The compiling of safeguarding reports will now be paid for under the state-backed indemnity scheme, the BMA has announced. 

The new NHS indemnity scheme for GPs in England and Wales, which came into effect on 1 April, covers the cost of clinical negligence claims arising from NHS work.

In the latest weekly LMC update, BMA GP Committee chair Dr Richard Vautrey said NHS England and NHS Resolution have agreed that any claims related to safeguarding requests from patients will be covered by the national indemnity scheme.  

There are currently no provisions under the GP contract requring GPs to provide safeguarding services, as it is not an NHS service. 

NHS Resolution previously said that ‘requests for information from the Department of Health and Social Care (DHSC) in relation to children at risk are not covered under the clinical negligence scheme for general practice (CNSGP) as these are not acts in connection with the diagnosis, care or treatment of a patient’.

But following lobbying from the BMA, the DHSC and NHS Resolution have agreed to cover GPs for claims in relation to reports produced in response to safeguarding requests. 

Dr Vautrey said: ‘Following further discussions on some of the finer definitions of the scope of CNSGP in England, GPC have agreed with DHSC and NHS Resolution that the compiling of safeguarding reports for NHS patients is now included within scope for the state indemnity scheme.

‘It was initially thought that as these reports can be chargeable under collaborative fees arrangements they should be deemed to be private work and therefore out of scope.

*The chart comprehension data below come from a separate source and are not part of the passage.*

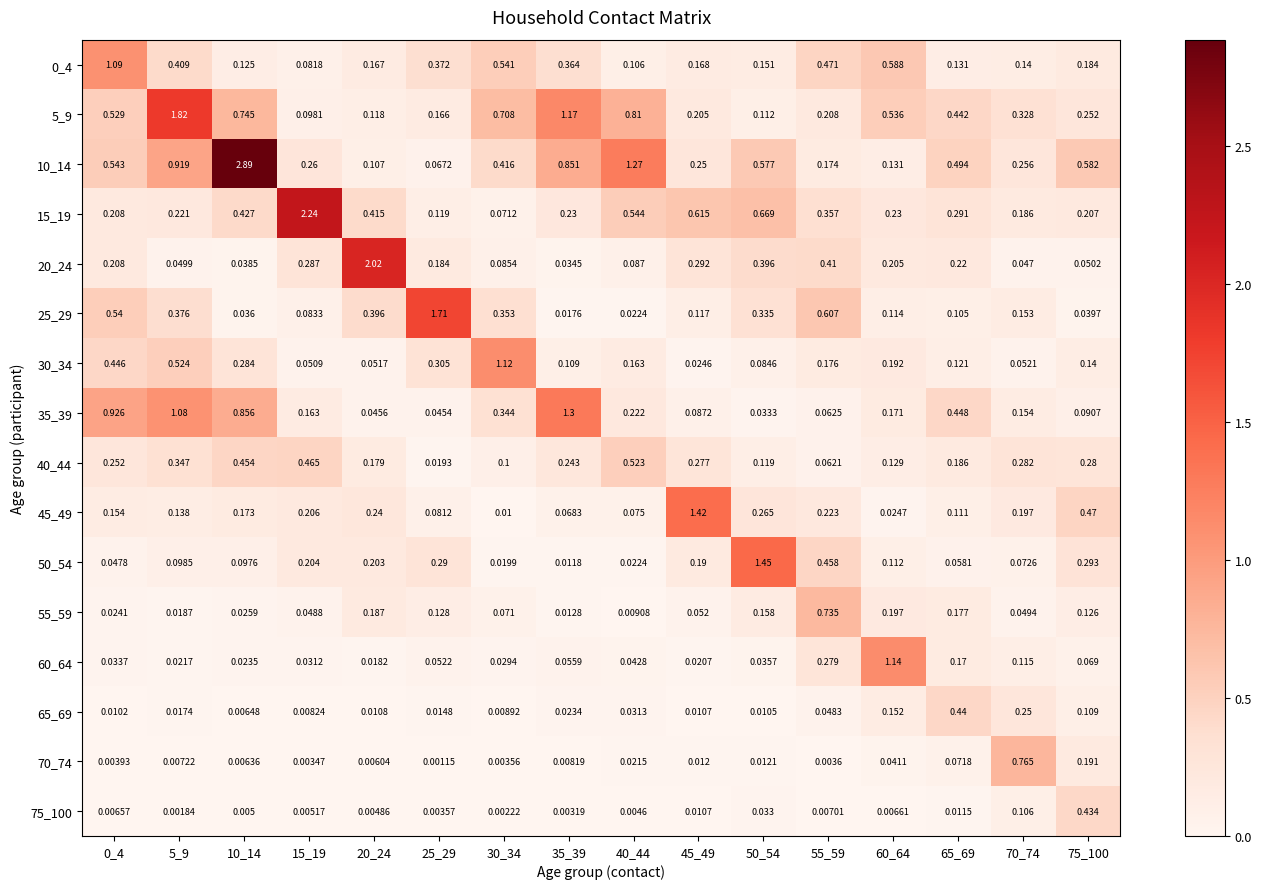

Is the value of 60_64 at 5_9 greater than the value of 40_44 at 35_39?

No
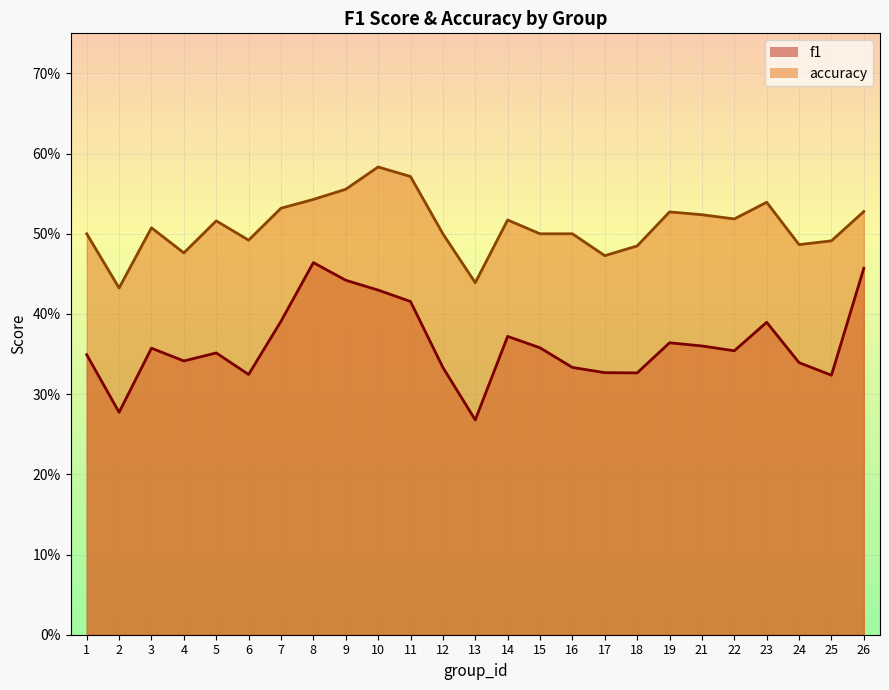

Is it true that f1 equals 0.1 at 6?

False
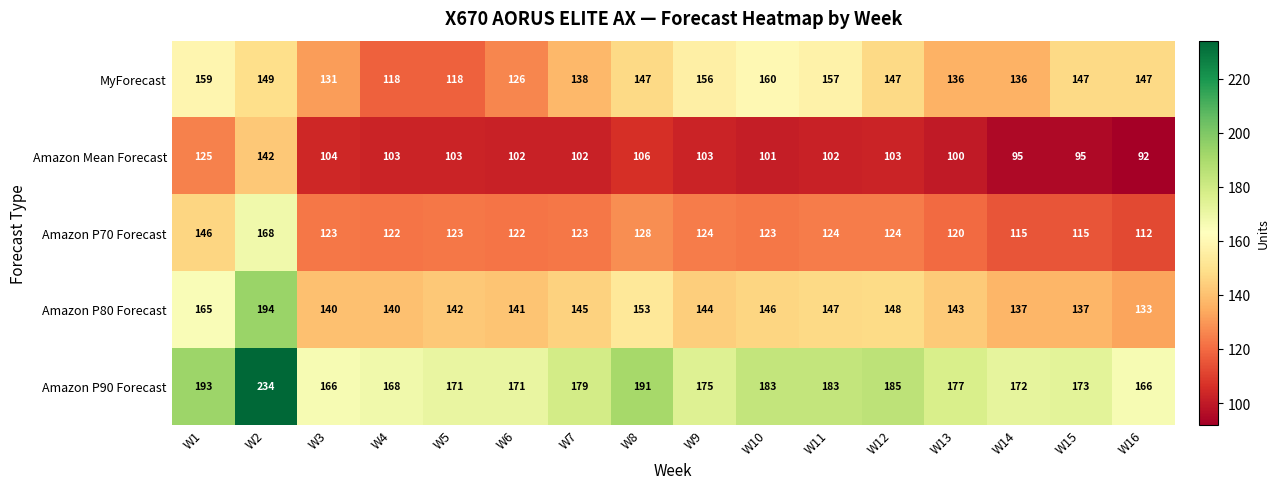

What is the sum of all Amazon P90 Forecast values?

2887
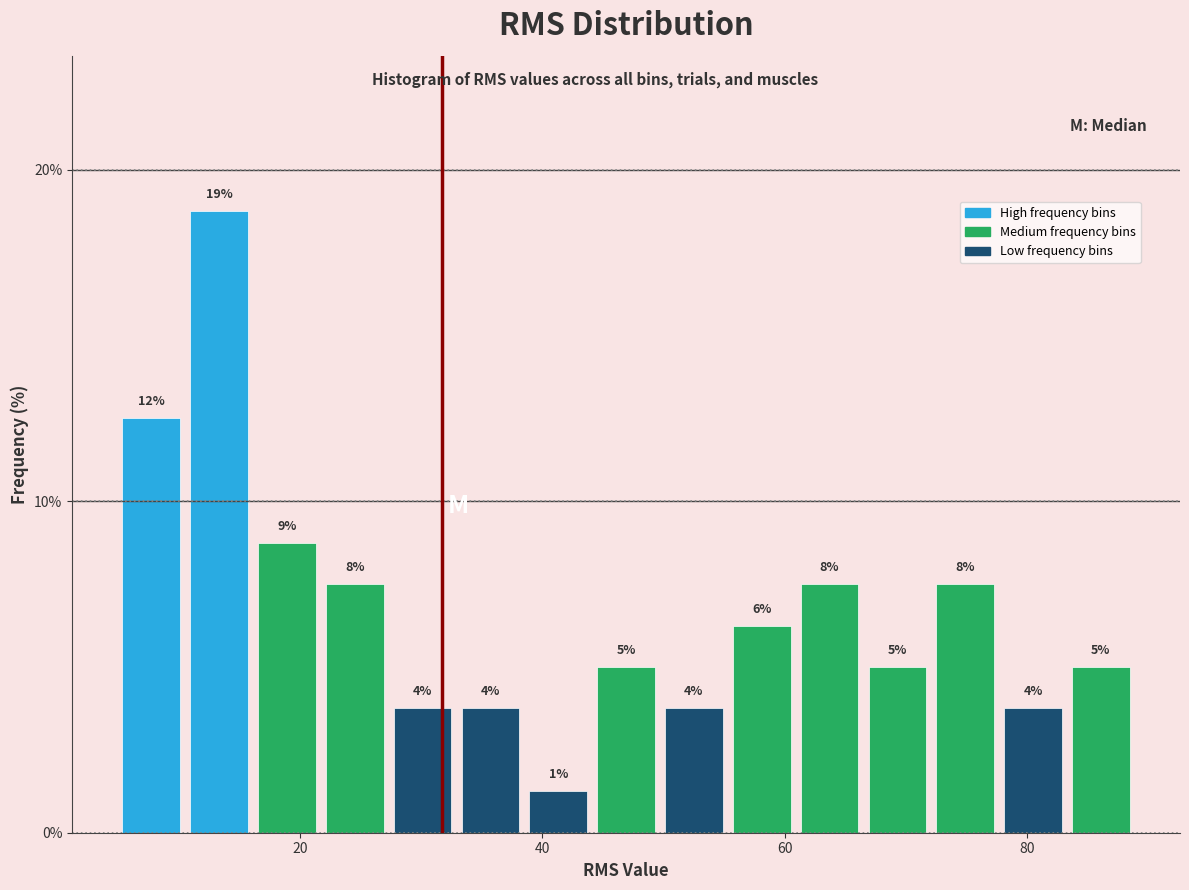

Around what value on the x-axis is the tallest bar? Give the approximate position of its centre, as read against the axis.

14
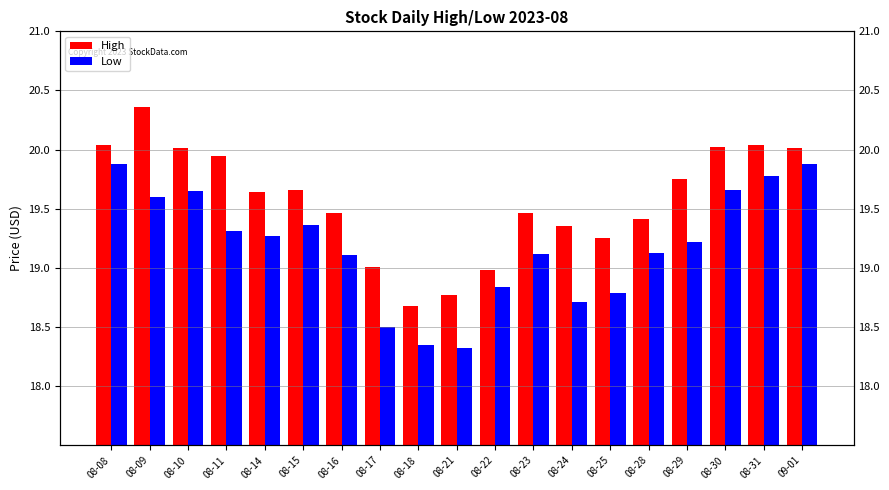

What is the minimum value for Low?

18.3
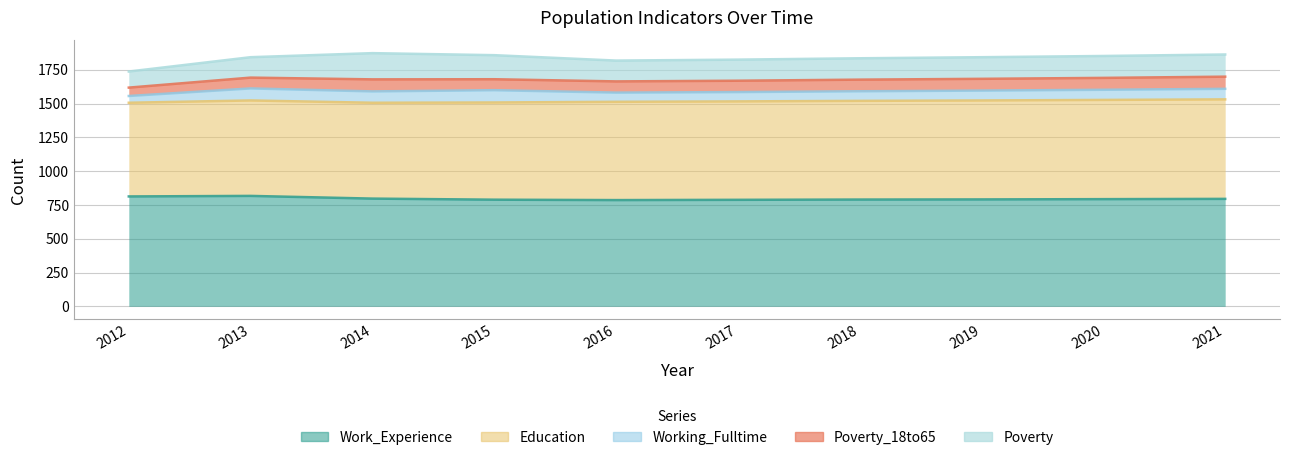

Where is the first local maximum for Poverty_18to65?

2014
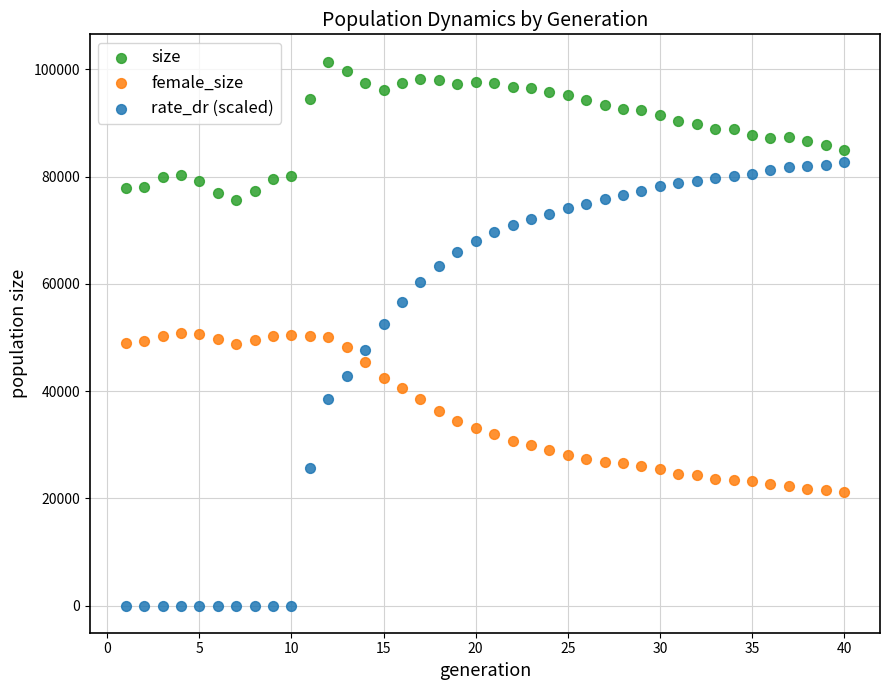

Which series contains the highest Y value?

size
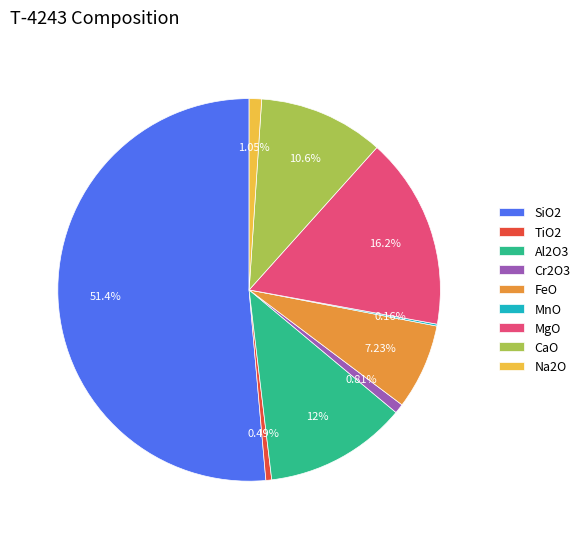

Between FeO and TiO2, which is larger?

FeO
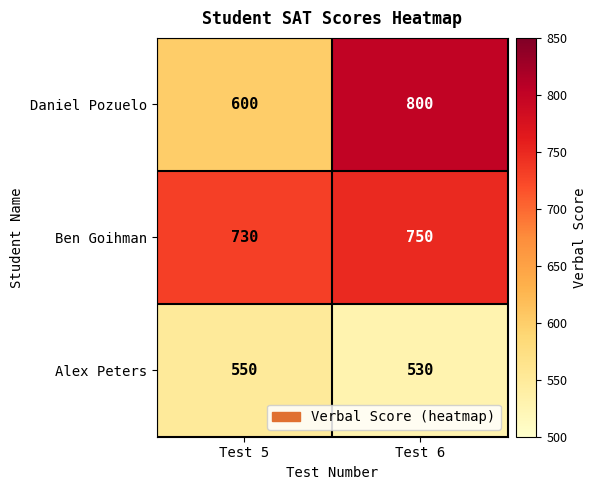

Is it true that Alex Peters equals 530 at Test 6?

True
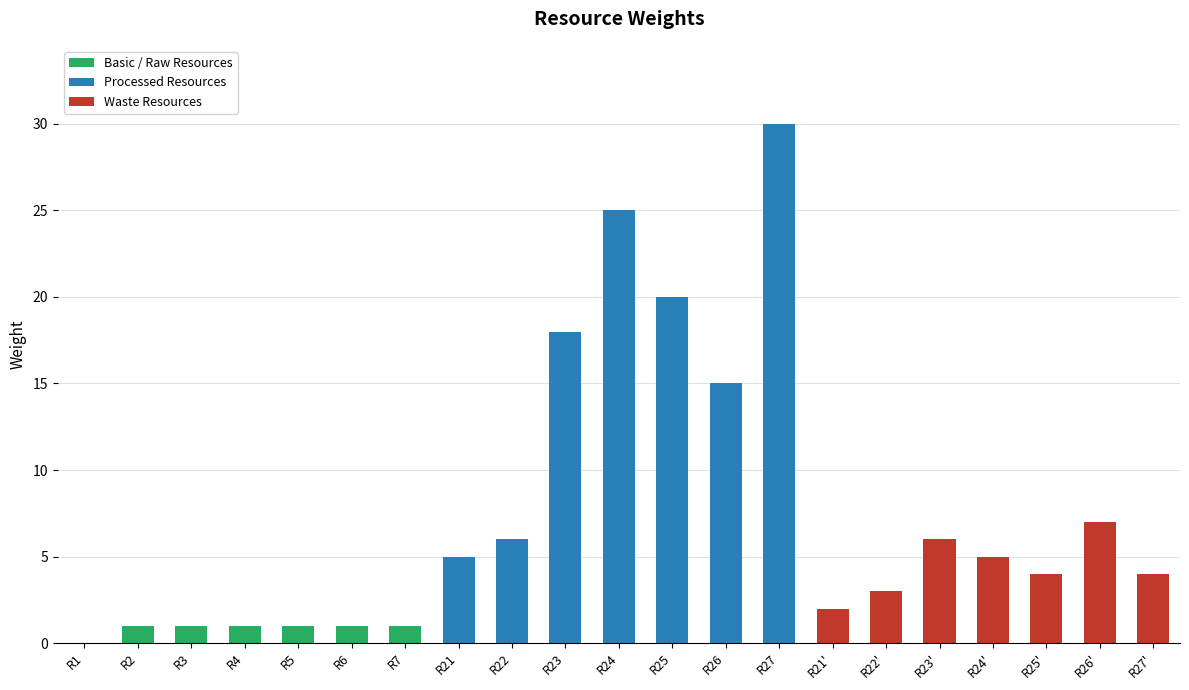

At which label does the data first exceed 4?

R21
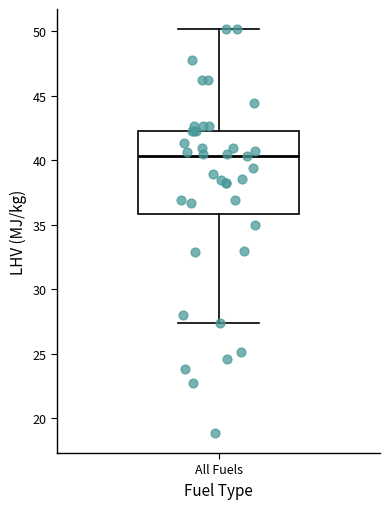

Read this box plot against the y-axis: the position of the median line, the range covered by the box, and the ends of both whiskers. The values are not printed on the chart, so give them approximately, as read against the axis.

median 40.5, box 36.0 to 42.5, whiskers 27.5 to 50.0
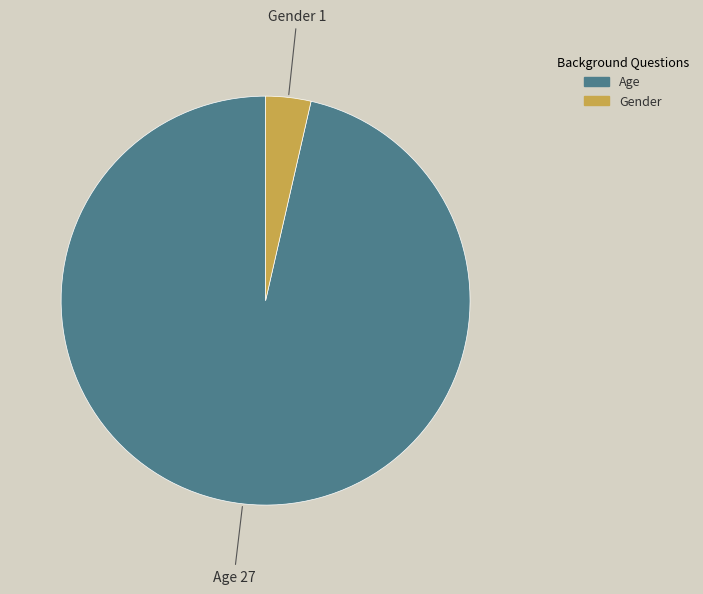

Which category has the smallest portion of the pie?

Gender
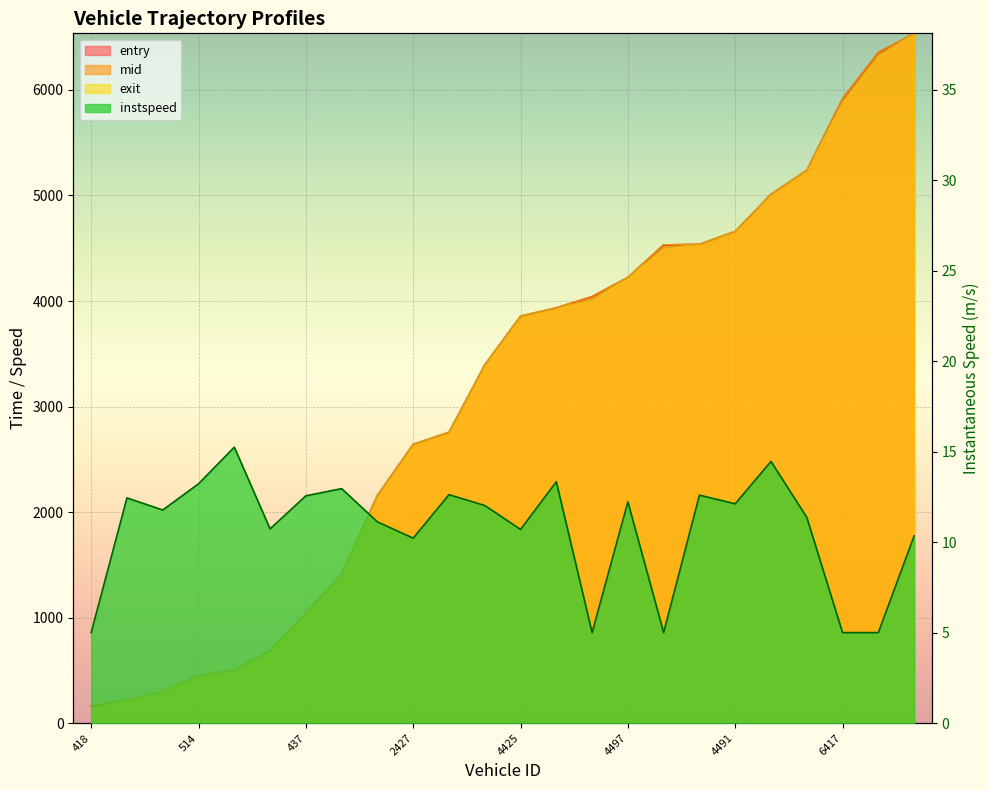

True or false: entry has more than 1 points higher than both neighbors.

False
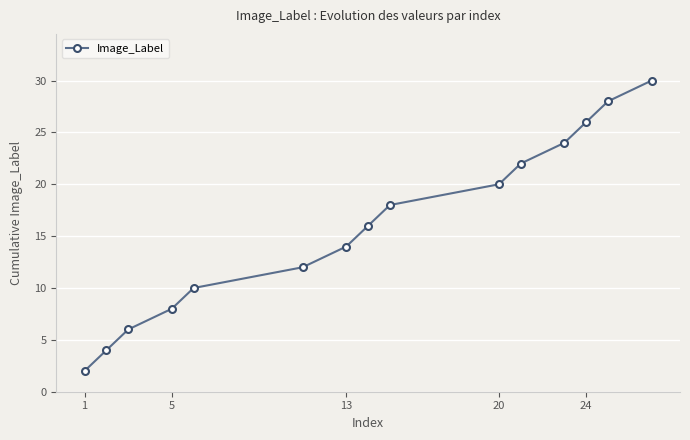

How many lines are shown in the chart?

1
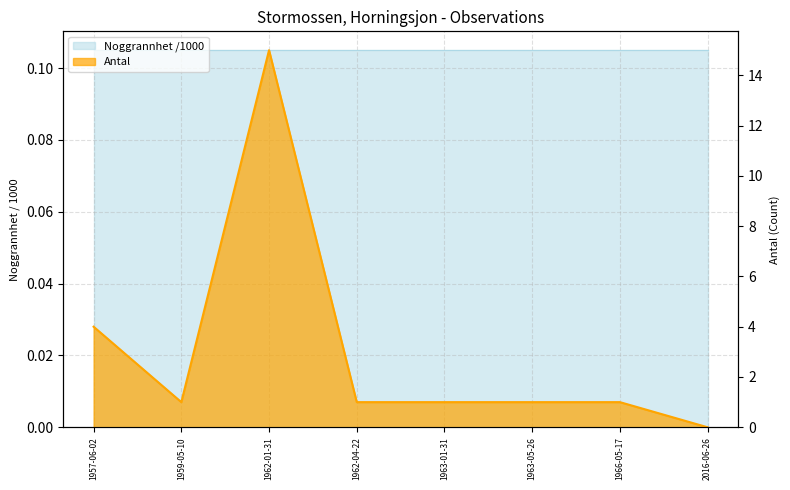

What is the label of the 1st point from the right?

2016-06-26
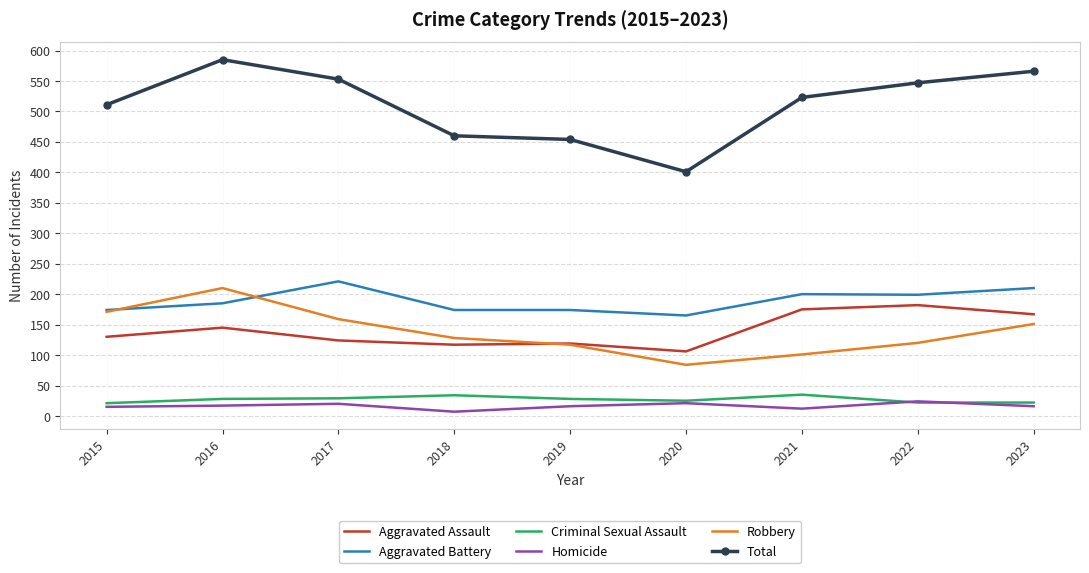

True or false: Homicide and Aggravated Battery cross at least once.

False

However, GPC made the case that these are statutory reports which should be reimbursed by the system rather than a private service to patients.

‘This perspective has been accepted by DHSC and NHSR and, therefore, actions originating from the completion of safeguarding reports after 1st April 2019 will be covered by CNSGP.’

The DHSC announced the state-backed scheme in October 2017 after acknowledging the cost of medical negligence cover was affecting GPs’ ability to work. Then health secretary Jeremy Hunt said at the time that it will be ‘more affordable and reliable‘.

It followed pressure from the profession that indemnity costs were ‘killing’ general practice.